It all started at Trader Joe’s, where I desperately searched for my favorite non-allergenic mango sorbet, to no avail. I had been there three times in the last week, which only added fire to my enormous craving. Once I realized (and came to grips with the fact) that my sorbet may be discontinued, I ventured over to Rita’s.
Rita’s is a no-no for me. I pretended that it didn’t exist all summer. I would pass by it and close my eyes. It holds the same sentiment that I have for Chick-fil-A, McDonald’s, Pizza Hut, and, Lord have mercy, North Carolina’s infamous Cook-Out and their to-die-for milkshakes. With my severe skin allergies, I’m not allowed at any of those places. In fact, an alarm should go off when I breeze past. But in my quest to quench my craving, I did the unthinkable: I ventured to Rita’s, where I knew I had no business.
The creamy custard. The dairy. The sugar. The electric high. All things allergic. I went and bought my first strawberry gelato of the year.
I could barely get to my car without devouring it. I held the red-and-white cup like it was a newborn. The first spoonful was accompanied by an imaginary chorus in my head. Hallelujah! Oh, how the sugar jumped into my bloodstream, how the creamy custard gave me the comfort of a million hugs. I sunk into the seat of my car … and never drove off. Air conditioner on, shoes off, I ate until my stomach started to turn.
I got halfway through it. I was happy. I didn’t feel guilty. After all, I’m human. I’m a product of McDonald’s America. I can’t help it. I don’t care if I break out. I don’t care, I don’t care, I don’t care! I am fulfilling a food dream.
And then it happened. In my sugar-rushed state, I knocked my treasured, vintage cell phone into the half-filled cup of custard. It was almost beautiful. It was like she dove in, and was immediately immersed in the world of Rita’s.
Truth is, even my cell phone wanted a taste.

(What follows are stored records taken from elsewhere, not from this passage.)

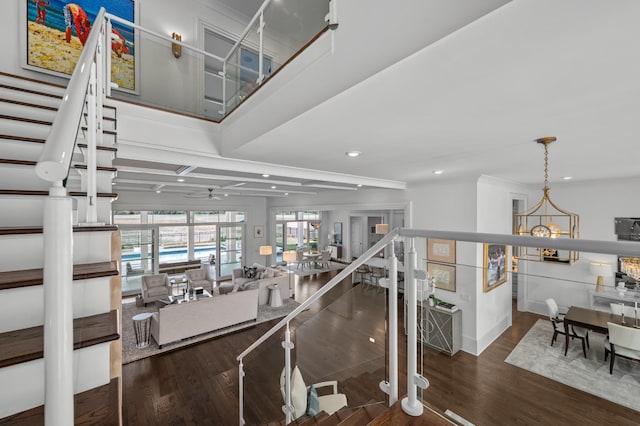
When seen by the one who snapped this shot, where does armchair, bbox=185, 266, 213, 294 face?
facing the viewer and to the right of the viewer

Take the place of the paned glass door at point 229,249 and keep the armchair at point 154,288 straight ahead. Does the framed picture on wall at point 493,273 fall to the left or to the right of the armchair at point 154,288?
left

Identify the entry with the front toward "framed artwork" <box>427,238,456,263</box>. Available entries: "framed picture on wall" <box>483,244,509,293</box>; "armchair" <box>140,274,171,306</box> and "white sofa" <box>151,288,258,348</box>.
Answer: the armchair

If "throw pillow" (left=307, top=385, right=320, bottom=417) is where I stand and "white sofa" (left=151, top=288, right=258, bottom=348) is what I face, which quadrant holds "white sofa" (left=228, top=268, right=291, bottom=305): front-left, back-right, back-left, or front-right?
front-right

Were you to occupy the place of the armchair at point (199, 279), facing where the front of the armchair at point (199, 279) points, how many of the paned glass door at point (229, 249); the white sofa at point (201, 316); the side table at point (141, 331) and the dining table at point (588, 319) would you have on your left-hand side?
1

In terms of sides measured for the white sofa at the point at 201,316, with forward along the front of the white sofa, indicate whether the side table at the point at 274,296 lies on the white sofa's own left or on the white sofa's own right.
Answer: on the white sofa's own right

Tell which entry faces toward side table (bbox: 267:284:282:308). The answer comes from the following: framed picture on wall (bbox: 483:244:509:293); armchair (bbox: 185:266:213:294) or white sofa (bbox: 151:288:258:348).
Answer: the armchair

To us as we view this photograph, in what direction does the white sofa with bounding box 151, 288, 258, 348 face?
facing away from the viewer and to the left of the viewer

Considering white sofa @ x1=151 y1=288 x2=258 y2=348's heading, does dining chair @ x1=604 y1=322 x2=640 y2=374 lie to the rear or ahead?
to the rear
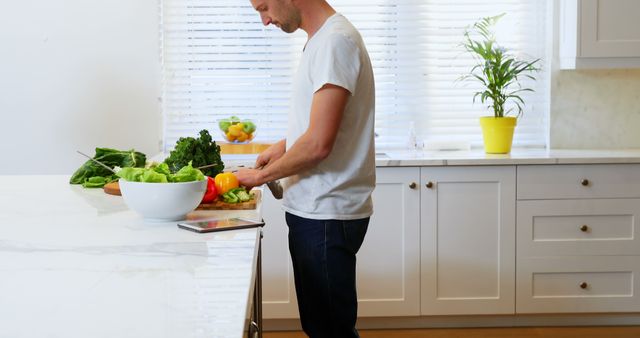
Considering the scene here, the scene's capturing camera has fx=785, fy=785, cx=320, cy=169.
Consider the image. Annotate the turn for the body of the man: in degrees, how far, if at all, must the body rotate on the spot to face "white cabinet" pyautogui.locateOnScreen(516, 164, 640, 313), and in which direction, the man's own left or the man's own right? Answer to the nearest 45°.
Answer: approximately 135° to the man's own right

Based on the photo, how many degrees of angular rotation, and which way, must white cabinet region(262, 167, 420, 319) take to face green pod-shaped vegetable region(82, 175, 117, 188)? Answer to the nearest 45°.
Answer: approximately 45° to its right

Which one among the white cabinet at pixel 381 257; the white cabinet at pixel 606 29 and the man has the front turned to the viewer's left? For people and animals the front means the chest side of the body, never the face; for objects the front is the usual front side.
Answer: the man

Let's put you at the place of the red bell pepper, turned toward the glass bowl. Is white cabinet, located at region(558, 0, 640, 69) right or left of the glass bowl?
right

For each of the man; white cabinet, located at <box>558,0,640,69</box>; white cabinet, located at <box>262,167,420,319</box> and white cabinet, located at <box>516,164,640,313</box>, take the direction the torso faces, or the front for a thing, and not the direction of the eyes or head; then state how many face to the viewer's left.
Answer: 1

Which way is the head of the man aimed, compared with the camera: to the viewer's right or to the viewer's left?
to the viewer's left

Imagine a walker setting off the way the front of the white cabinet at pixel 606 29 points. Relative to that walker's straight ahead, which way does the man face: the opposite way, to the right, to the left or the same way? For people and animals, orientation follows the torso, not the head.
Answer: to the right

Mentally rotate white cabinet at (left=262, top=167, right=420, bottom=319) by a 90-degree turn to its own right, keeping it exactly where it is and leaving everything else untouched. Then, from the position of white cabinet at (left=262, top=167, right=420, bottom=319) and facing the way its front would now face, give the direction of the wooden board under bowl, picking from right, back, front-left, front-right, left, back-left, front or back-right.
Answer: front

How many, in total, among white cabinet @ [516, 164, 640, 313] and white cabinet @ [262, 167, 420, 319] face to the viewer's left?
0

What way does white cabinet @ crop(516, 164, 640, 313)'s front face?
toward the camera

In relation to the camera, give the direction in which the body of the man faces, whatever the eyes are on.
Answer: to the viewer's left

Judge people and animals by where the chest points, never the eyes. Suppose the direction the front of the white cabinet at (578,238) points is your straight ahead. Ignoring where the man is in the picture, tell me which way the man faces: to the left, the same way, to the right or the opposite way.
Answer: to the right

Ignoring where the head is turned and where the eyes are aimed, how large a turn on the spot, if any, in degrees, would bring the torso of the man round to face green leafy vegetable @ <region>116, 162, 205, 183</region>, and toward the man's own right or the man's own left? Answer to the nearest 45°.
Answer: approximately 45° to the man's own left

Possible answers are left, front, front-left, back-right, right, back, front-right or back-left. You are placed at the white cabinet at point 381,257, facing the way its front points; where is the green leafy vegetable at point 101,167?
front-right

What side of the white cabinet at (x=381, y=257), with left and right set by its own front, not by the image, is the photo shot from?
front

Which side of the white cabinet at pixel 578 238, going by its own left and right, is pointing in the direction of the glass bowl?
right

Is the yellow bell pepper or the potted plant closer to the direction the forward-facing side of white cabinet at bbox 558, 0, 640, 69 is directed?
the yellow bell pepper

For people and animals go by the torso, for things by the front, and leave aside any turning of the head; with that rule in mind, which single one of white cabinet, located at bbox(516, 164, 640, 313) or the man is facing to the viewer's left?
the man

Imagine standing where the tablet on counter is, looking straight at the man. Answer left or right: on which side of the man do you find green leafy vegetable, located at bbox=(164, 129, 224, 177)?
left

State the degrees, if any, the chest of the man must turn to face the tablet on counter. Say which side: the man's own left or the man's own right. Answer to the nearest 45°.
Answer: approximately 45° to the man's own left
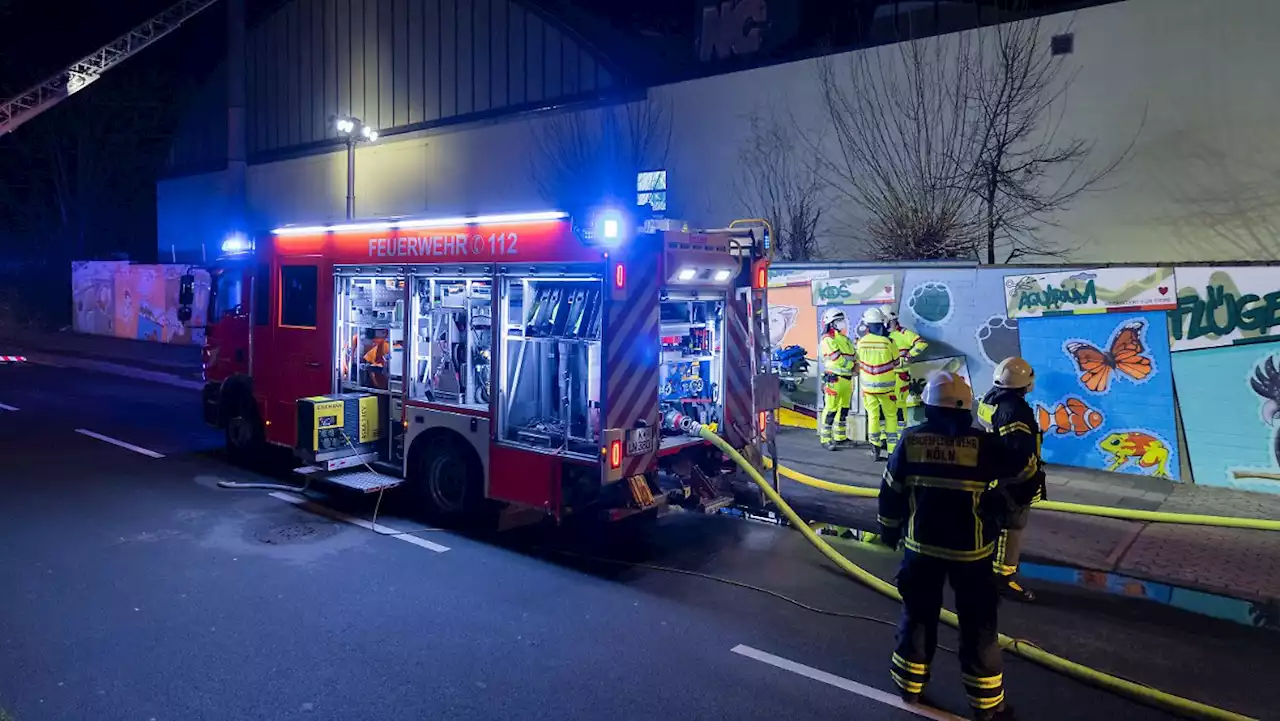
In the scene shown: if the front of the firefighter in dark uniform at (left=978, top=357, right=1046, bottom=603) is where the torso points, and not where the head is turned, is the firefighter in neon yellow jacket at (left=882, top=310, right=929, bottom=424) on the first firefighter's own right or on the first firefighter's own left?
on the first firefighter's own left

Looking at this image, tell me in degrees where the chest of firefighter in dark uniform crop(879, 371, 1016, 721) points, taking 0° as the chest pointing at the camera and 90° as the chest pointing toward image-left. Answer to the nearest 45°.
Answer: approximately 180°

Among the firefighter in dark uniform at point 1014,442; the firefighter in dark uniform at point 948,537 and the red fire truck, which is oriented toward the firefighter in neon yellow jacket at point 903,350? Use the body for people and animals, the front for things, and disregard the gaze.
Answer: the firefighter in dark uniform at point 948,537

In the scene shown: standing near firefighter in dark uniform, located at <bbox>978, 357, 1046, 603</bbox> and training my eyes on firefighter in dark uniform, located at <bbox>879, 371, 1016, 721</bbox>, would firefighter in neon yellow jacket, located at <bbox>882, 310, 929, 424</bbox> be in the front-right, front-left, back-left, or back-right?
back-right

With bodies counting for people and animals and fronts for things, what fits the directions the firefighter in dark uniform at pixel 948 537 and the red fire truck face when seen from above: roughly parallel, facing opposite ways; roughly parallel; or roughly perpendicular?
roughly perpendicular

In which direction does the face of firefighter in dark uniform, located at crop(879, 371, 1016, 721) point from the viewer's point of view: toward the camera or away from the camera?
away from the camera

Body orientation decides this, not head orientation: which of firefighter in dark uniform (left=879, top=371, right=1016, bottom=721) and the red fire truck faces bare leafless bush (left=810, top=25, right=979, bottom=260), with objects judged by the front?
the firefighter in dark uniform

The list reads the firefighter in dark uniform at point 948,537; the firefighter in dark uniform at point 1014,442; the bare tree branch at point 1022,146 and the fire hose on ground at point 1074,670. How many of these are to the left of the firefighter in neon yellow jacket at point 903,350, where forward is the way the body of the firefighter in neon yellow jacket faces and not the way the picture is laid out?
3

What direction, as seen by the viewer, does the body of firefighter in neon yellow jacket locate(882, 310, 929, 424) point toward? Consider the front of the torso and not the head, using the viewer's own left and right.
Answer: facing to the left of the viewer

I didn’t panic. My phone is a G. I just took her apart. Syrup was everywhere. I dried her off and rushed home for a blow dryer. I dried her off again. I made a call. And amazingly, it went through! The cell phone with twenty-nine lives and seven summers still communicated, even after nose-diving into custard and sugar and ice. But then, problem. I could hear the other person, but the other person couldn’t hear me. I screamed, “Can you hear me now?” They could … but it sounded like I was on a spaceship.
“You might want to get a new phone,” crackled over the line.
That’s how it happened … how my fallen soldier finally retired. In the end, it was me, her number one supporter, who knocked her out of the game. It was me, in all my insane food cravings. It was my fault (and Rita’s). Some may say it was just a phone, but to me, she was a very good friend. I will miss the moments, the calls, the texts, the jokes. I bought my beautiful phone in Harlem, and will bury her in Charlotte.